A Huawei contatada pela Renascença afirmou que não comenta a decisão portuguesa e as implicações que terá no negócio em Portugal.
"Não há provas de espionagem pela Huawei"
António Rodrigues, investigador e professor de telecomunicações do IST, explica à Renascença que "não existem provas de que a China, em particular, a Huawei faz espionagem, nem há provas de que não faça, mas há uma grande relutância em empresas muito grandes em abandonar totalmente a hipótese Huawei".
"Neste momento, não me parece justificável, do ponto de visto tecnológico ou técnico, que seja necessário não usar material Huawei pelo facto de haver esse perigo. Isto é uma decisão que caberá aos Governos tomar, é política", remata o investigador.
Este mês, o Governo britânico ordenou as suas operadoras de telemóvel a removerem todo o equipamento da empresa chinesa usado na infraestrutura de telecomunicações 5G, até ao final de 2027.
A decisão foi tomada numa reunião do Conselho de Segurança Nacional presidida pelo primeiro-ministro, Boris Johnson, como resposta a sanções impostas pelos Estados Unidos à Huawei, em maio deste ano.
Para Luís Correia, professor do IST e investigador do INESC e do INOV, "a questão dos perigos e dos ciberataques tem sido um pouco mal entendida."
"Há, de facto, e isso é público e notório, uma guerra comercial entre os Estados Unidos e a China.
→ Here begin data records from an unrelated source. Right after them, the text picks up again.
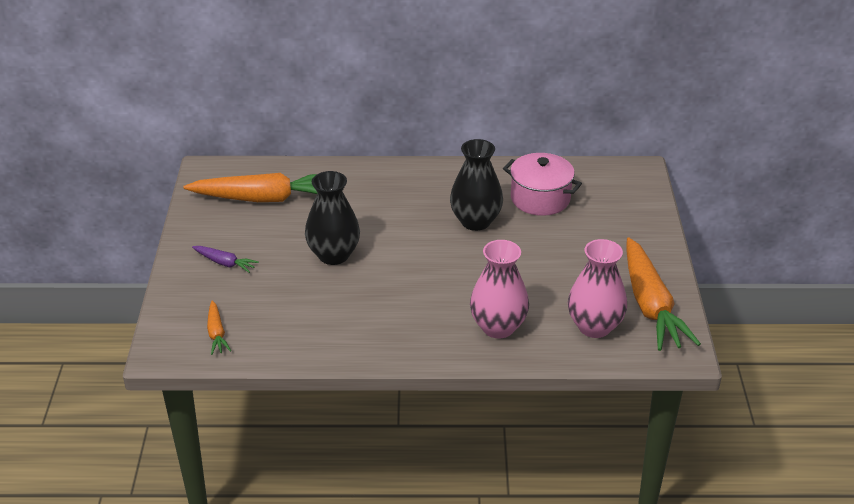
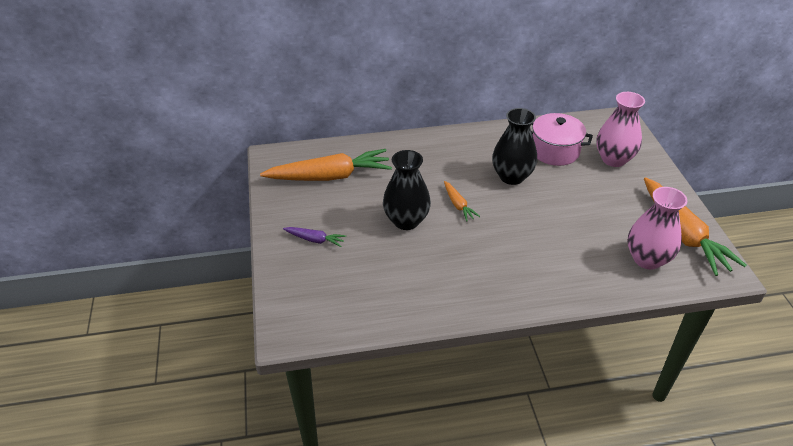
camera: 10 degrees left, 5 degrees up
orange carrot [207,301,231,355] -> orange carrot moved to [444,181,480,221]
pink vase [470,240,529,338] -> pink vase moved to [596,92,645,167]

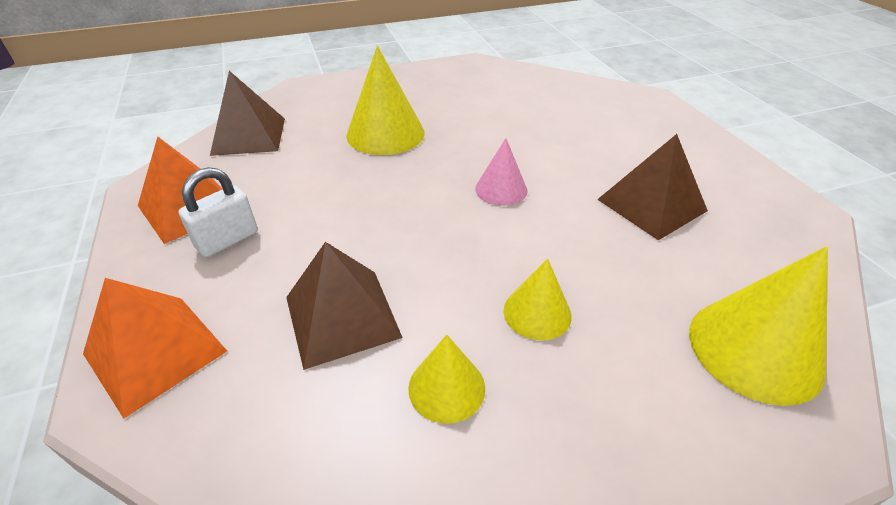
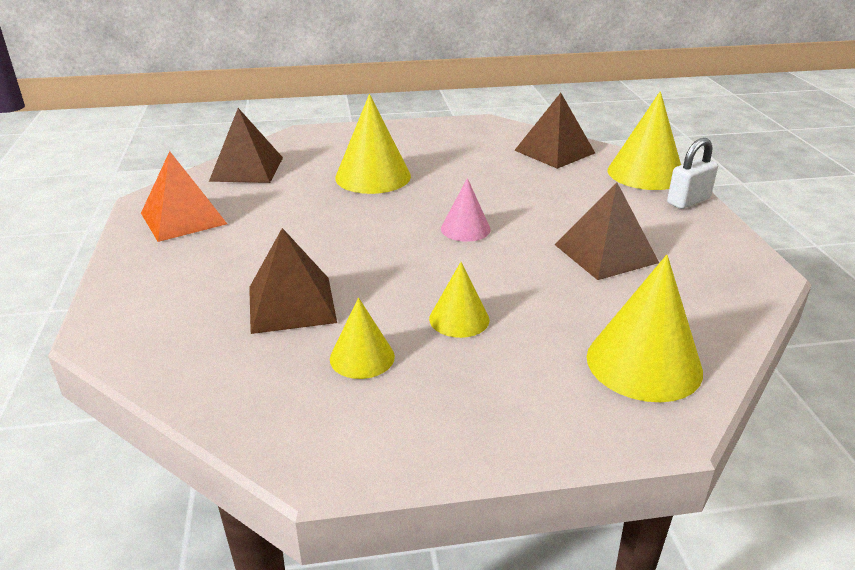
camera: 10 degrees right, 10 degrees down
orange pyramid [83,278,227,419] -> none
white padlock [178,167,258,257] -> white padlock moved to [667,138,718,209]
none -> brown pyramid [514,93,595,169]
none -> yellow cone [608,91,681,190]

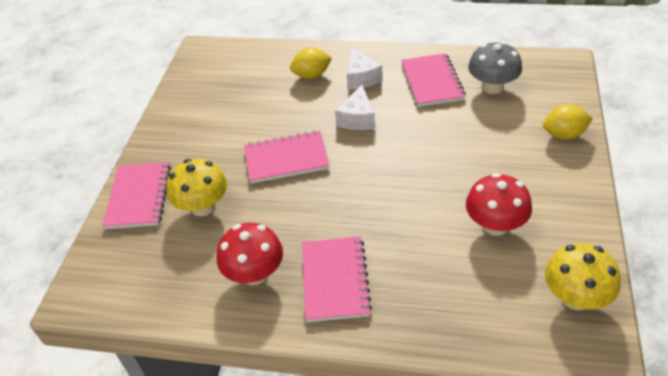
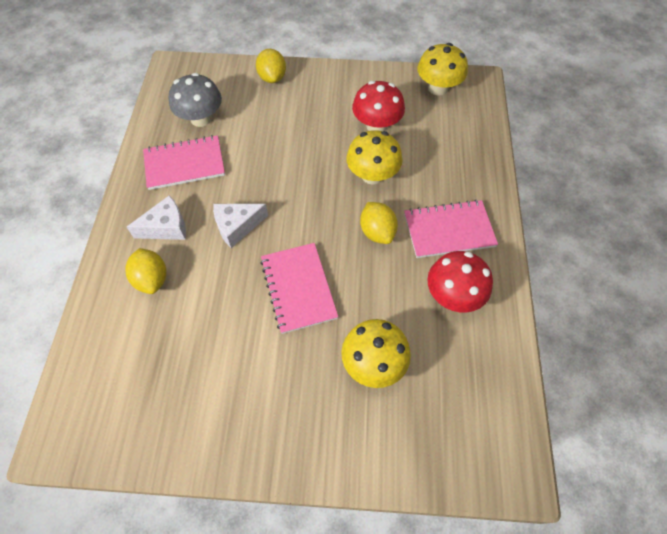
camera: 100 degrees left, 15 degrees up
pink notebook [102,162,171,229] -> none
white cheese [335,85,375,130] -> white cheese turned 150 degrees clockwise [213,204,268,248]
none -> yellow mushroom [346,130,403,185]
none -> yellow lemon [360,202,398,244]

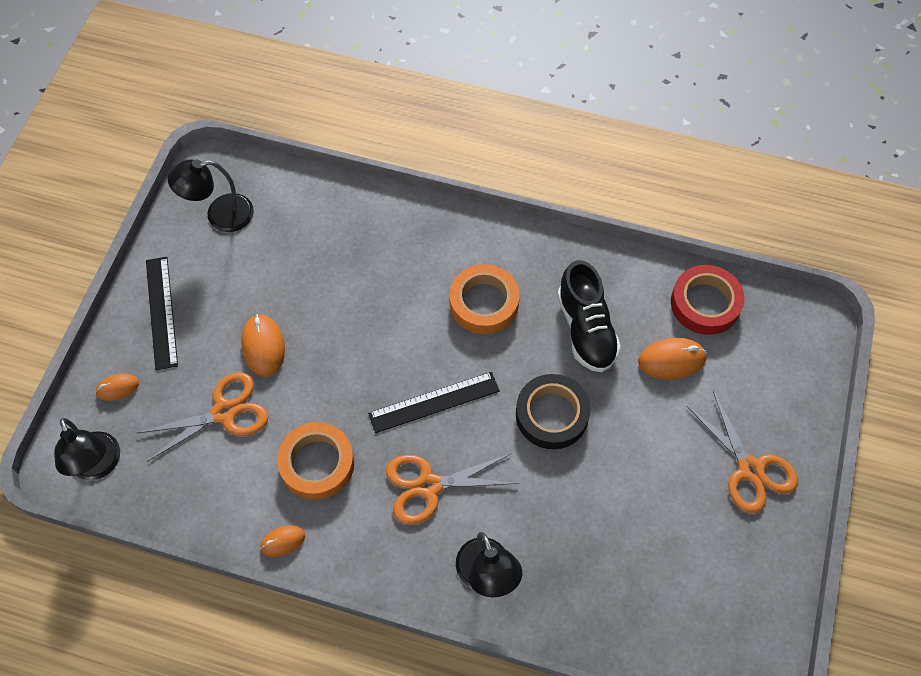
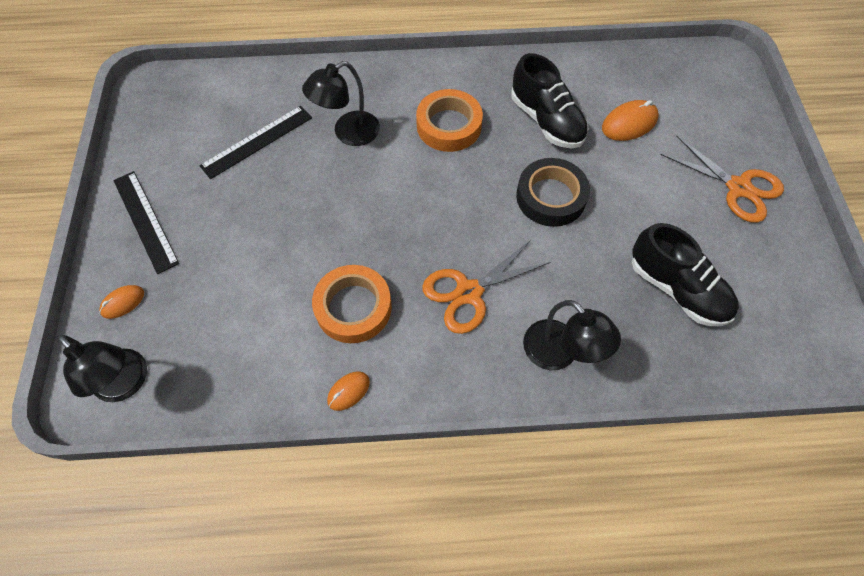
camera: 20 degrees left, 0 degrees up
orange scissors [137,372,269,461] -> none
black lamp [168,159,254,232] -> black lamp moved to [302,61,380,146]
orange mouse [241,314,285,377] -> none
black ruler [368,372,500,433] -> black ruler moved to [199,106,312,179]
red tape [671,265,744,335] -> none
none -> black shoe [632,223,739,326]

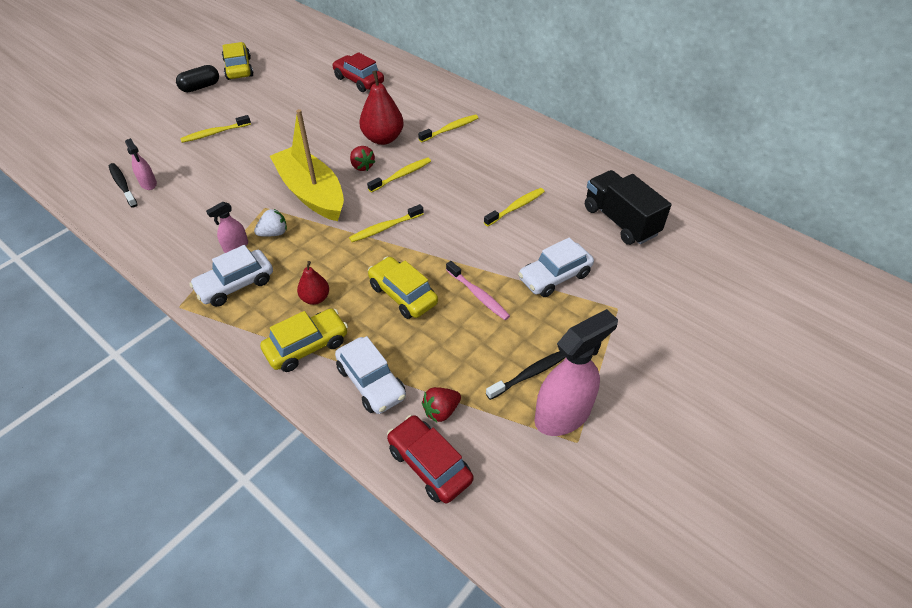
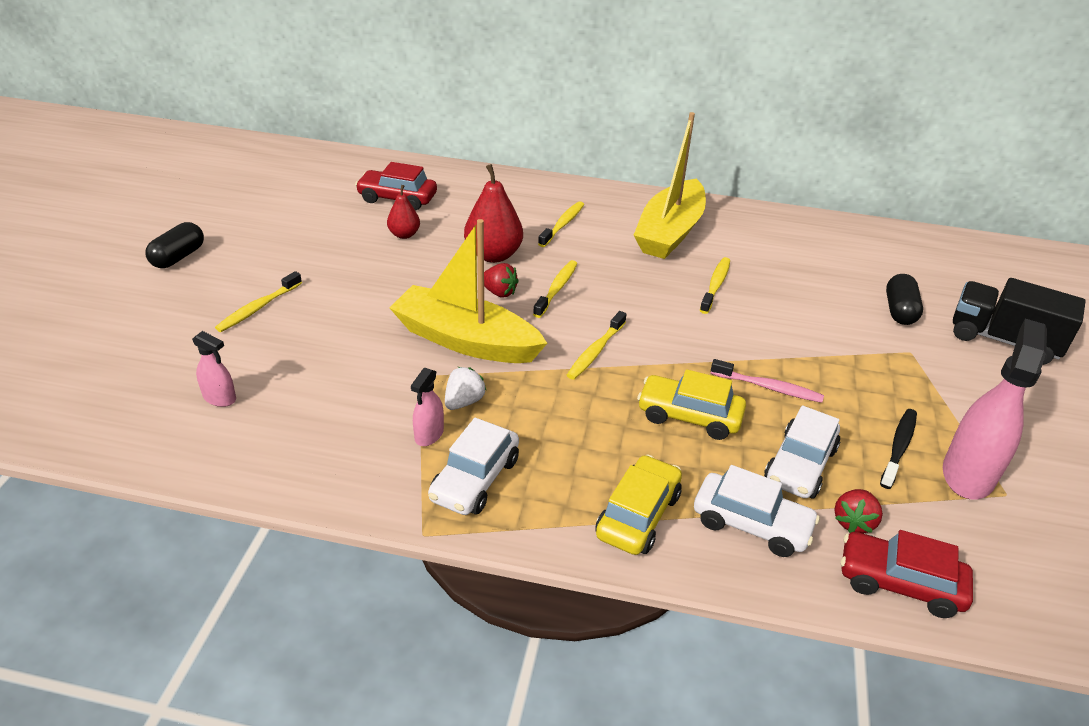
camera: 30 degrees left, 10 degrees down
black toothbrush [109,163,138,208] -> none
yellow car [222,42,254,80] -> none
red pear [297,261,329,305] -> red pear moved to [387,185,420,239]
white car [518,237,594,297] -> white car moved to [764,406,840,498]
black truck [585,170,671,245] -> black truck moved to [953,278,1086,365]
none -> yellow boat [634,112,706,259]
none -> black capsule [886,274,923,325]

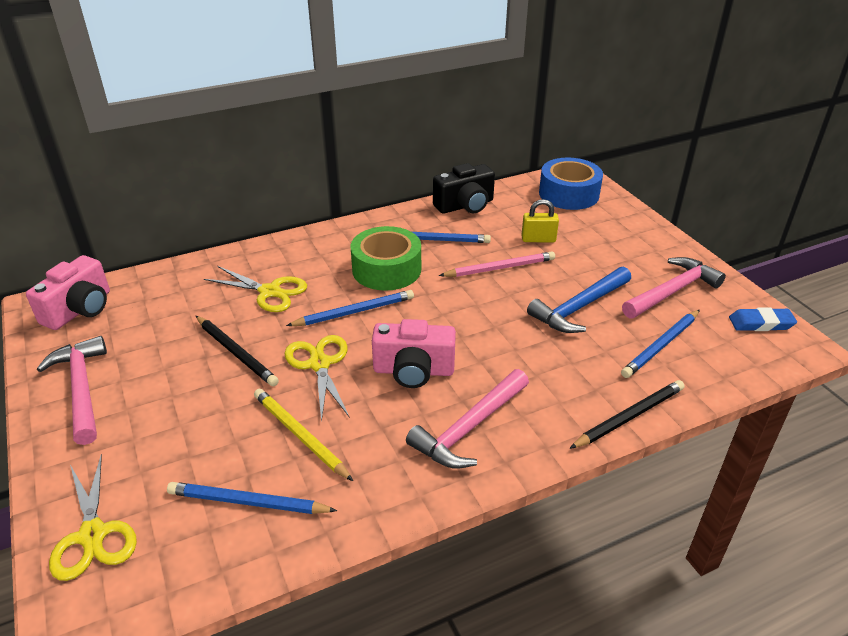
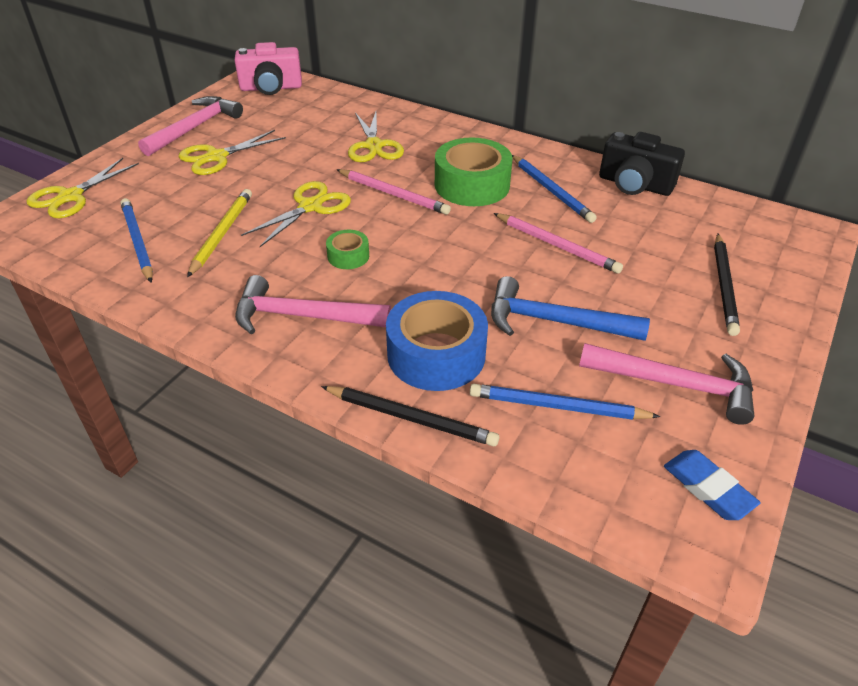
camera: 55 degrees right, 5 degrees up
black pencil [196,316,279,386] -> black pencil moved to [714,234,740,336]
blue pencil [286,290,414,326] -> pink pencil [336,169,451,215]
pink camera [372,319,456,388] -> green tape [326,230,369,269]
yellow padlock [522,199,559,243] -> none
blue tape [539,158,603,210] -> blue tape moved to [386,291,488,391]
none -> yellow scissors [179,130,286,175]

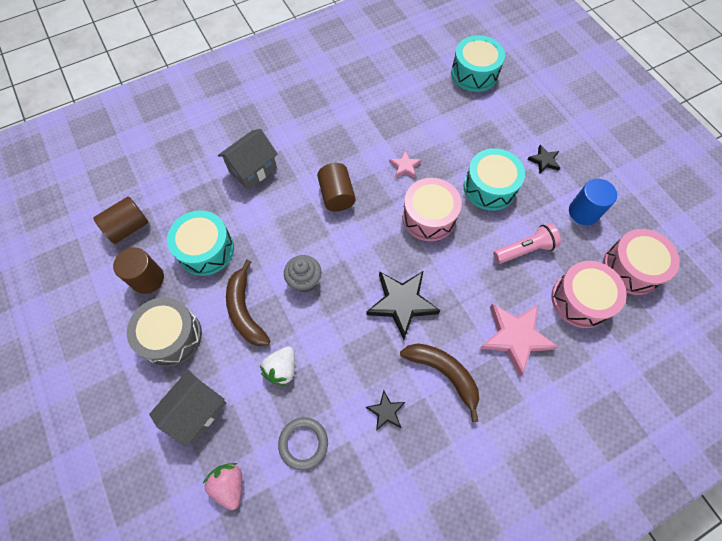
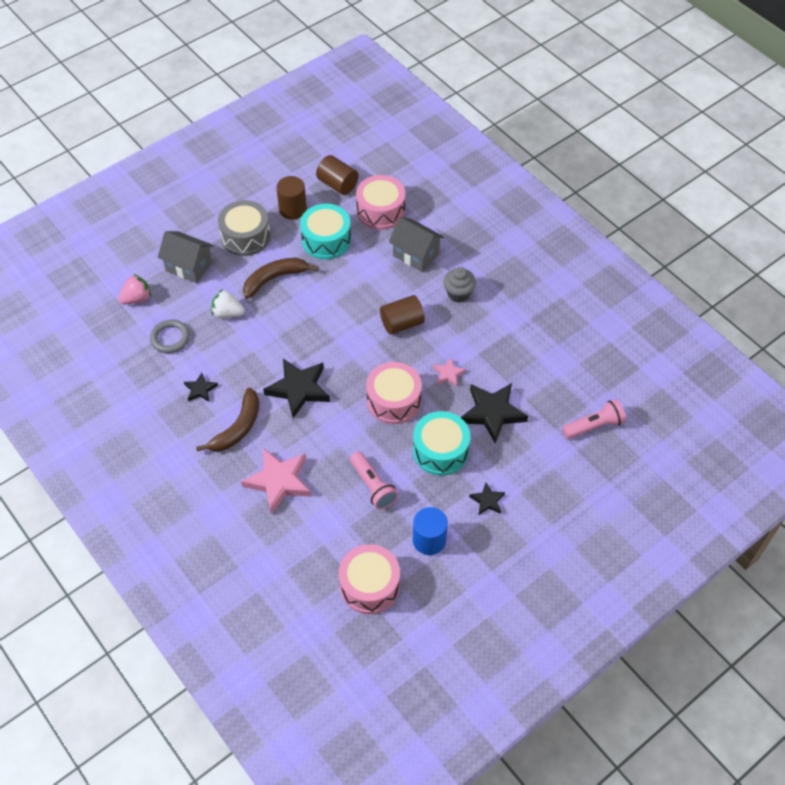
camera: 80 degrees right, 10 degrees down
grey cupcake [284,255,322,292] -> grey cupcake moved to [443,267,476,303]
turquoise drum [451,35,505,92] -> pink flashlight [562,399,626,439]
pink drum [551,261,627,328] -> pink drum moved to [356,175,405,230]
none -> black star [460,383,528,443]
E como em qualquer guerra, usam-se as armas que estão disponíveis e uma delas, neste momento, é a tecnologia das comunicações móveis, a quinta geração", conclui, em entrevista à Renascença, Luís Correia.
De acordo com um estudo da Oxford Economics, publicado em junho, a restrição da Huawei na rede 5G por Portugal poderá aumentar o custo da construção da rede em 63 milhões de euros por ano.
"O nosso modelo sugere que restringir um participante importante pode aumentar o custo de construção da rede de 5G em 63 milhões de euros por ano na próxima década (19% dos custos base) no nosso cenário central", lê-se no estudo encomendado pela Huawei e que analisa 31 países europeus.
"Um mercado de infraestruturas 5G competitivo ajudaria a maximizar os ganhos da inovação tecnológica e do crescimento em Portugal", em clima de crise económica provocada pela pandemia da Covid-19.
Segundo o estudo os serviços da nova tecnologia poderiam "estimular a atividade económica em 3,7 mil milhões de euros no PIB e apoiar cerca de 127.300 empregos em Portugal".
Um crescimento económico menor por causa de atrasos do desenvolvimento do 5G, associado a um baixo crescimento tecnológico "reduz o PIB entre 100 milhões de euros e 1,1 mil milhões de euros" em 15 anos, considera o estudo.